On 3 June 1942, von Schalburg's body was transported in a coffin draped in Dannebrog to the cemetery of the corps located in the small village Biakovo in the Demjansk area. The commanding officer of the 3rd SS Division Totenkopf SS-Brigadeführer Hellmuth Becker spoke at the funeral.

On the same day, Reichsführer-SS Heinrich Himmler posthumously promoted von Schalburg to SS-Obersturmbannführer, effective from 1 June.

In Denmark, the newspaper of the DNSAP 'Fædrelandet' (the Fatherland) filled the front page with the news of the fallen commander, and a memorial service for von Schalburg was disrupted by protests shouted by a student. The poet Valdemar Rørdam who had already gotten himself into public scandal with a poem praising Hitler, further alienated himself from the Danish public when he published a tribute to Schalburg.

A Danish medal, the Schalburg Cross and the Danish Germanic-SS Schalburg Corps, was named after von Schalburg. His widow called herself Valet de chambre (Kammerjunkerinde) Helle von Schalburg and founded Schalburgs mindefond (memorial fund), which sent packages to Danish SS volunteers on the Eastern Front.

On the second anniversary of von Schalburg's death commander of the Schalburg Corps K. B. Martinsen inaugurated a memorial for fallen, Danish members of the SS. Following the liberation the memorial was destroyed.

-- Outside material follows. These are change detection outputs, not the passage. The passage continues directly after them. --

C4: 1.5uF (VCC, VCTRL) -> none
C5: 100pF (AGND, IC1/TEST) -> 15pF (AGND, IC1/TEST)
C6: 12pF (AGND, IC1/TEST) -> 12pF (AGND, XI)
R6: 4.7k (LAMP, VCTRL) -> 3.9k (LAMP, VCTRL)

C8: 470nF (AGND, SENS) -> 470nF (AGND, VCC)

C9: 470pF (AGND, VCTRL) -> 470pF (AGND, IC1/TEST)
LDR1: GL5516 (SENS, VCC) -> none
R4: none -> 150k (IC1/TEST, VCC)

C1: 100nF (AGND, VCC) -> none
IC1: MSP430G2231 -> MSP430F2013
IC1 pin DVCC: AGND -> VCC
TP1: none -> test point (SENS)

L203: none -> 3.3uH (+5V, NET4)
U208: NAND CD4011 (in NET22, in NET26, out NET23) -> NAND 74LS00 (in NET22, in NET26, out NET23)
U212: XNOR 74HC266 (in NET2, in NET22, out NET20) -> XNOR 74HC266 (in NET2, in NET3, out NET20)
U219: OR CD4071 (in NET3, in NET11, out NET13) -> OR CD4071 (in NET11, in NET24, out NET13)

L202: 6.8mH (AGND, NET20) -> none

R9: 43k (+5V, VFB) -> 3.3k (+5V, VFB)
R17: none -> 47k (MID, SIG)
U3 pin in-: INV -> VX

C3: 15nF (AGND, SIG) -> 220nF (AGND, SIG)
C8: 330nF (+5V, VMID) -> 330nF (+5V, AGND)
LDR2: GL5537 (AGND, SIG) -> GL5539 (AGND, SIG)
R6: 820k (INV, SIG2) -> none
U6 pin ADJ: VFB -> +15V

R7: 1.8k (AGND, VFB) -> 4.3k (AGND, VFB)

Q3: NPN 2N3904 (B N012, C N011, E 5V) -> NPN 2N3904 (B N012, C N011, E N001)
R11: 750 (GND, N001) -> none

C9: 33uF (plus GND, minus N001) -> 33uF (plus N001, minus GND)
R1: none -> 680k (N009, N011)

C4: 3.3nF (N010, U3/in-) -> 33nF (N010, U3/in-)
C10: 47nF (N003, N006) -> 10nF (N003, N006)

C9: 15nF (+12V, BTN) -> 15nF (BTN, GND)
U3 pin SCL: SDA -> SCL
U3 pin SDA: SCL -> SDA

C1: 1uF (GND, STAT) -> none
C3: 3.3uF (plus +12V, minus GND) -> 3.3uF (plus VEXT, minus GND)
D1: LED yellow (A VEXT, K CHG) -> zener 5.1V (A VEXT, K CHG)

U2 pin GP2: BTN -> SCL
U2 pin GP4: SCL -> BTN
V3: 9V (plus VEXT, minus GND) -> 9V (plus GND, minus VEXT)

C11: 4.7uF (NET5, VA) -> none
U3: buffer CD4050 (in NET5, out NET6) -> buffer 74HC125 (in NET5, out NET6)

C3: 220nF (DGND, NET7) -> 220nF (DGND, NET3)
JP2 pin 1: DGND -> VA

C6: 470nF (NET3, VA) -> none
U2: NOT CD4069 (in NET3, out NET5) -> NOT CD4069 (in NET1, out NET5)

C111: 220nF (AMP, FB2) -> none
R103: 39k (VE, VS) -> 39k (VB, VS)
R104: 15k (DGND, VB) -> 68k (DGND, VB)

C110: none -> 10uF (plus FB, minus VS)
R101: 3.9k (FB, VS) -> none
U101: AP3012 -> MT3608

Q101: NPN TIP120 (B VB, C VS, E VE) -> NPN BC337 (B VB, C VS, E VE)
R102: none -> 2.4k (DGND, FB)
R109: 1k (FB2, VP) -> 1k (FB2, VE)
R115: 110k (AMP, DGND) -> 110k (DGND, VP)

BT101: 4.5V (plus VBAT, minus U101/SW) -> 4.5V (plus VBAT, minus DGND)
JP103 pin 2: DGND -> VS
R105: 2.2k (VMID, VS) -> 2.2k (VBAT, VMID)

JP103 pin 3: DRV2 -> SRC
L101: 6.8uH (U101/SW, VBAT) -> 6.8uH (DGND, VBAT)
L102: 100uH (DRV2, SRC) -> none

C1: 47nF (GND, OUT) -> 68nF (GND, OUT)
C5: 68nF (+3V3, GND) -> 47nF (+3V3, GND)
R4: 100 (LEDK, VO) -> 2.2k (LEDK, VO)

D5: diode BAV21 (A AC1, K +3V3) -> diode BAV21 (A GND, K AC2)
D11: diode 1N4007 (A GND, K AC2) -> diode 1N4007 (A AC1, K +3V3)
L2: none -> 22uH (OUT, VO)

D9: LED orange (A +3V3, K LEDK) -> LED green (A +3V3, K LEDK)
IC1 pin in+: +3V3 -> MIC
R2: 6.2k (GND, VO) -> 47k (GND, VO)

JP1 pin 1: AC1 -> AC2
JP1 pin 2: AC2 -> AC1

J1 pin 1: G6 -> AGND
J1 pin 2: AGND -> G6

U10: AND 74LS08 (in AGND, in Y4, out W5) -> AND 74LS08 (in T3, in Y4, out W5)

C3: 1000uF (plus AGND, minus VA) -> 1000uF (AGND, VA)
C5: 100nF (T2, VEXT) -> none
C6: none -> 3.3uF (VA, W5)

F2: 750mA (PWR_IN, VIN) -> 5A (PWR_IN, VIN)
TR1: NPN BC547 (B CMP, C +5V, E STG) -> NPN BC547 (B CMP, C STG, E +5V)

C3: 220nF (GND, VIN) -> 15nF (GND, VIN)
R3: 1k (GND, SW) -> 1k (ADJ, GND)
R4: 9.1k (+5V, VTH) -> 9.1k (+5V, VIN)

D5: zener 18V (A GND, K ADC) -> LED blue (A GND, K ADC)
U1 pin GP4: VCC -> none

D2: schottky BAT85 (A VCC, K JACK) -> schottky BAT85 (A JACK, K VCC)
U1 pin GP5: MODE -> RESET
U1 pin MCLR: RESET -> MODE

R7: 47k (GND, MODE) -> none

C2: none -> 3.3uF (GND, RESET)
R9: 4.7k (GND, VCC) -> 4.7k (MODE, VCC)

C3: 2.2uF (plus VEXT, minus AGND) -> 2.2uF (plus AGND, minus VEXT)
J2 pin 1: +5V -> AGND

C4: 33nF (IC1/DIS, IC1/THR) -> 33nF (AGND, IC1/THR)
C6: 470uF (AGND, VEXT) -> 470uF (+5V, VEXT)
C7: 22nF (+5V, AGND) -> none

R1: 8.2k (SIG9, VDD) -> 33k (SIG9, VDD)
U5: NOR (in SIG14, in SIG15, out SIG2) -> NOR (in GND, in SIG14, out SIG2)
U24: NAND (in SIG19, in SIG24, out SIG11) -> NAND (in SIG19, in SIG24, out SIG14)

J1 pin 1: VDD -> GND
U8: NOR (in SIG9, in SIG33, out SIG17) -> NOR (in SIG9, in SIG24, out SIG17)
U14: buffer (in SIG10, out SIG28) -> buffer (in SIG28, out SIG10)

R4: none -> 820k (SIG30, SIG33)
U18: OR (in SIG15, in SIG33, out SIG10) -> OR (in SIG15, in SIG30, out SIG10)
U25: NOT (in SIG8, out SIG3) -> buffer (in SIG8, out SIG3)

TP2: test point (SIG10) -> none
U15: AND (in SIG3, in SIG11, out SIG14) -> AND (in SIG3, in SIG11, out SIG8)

The fact that von Schalburg advanced, against the advice of a company commander, towards the front line and jeopardized not only his own life but also those of his corps made him a reckless commander in some eyes. However, his record indicates that he was a competent commander and in the SS, that behaviour was not uncommon, and the losses of commanders were exceptionally high, including von Schalburg's successor, who fell just two days after arriving at the corps.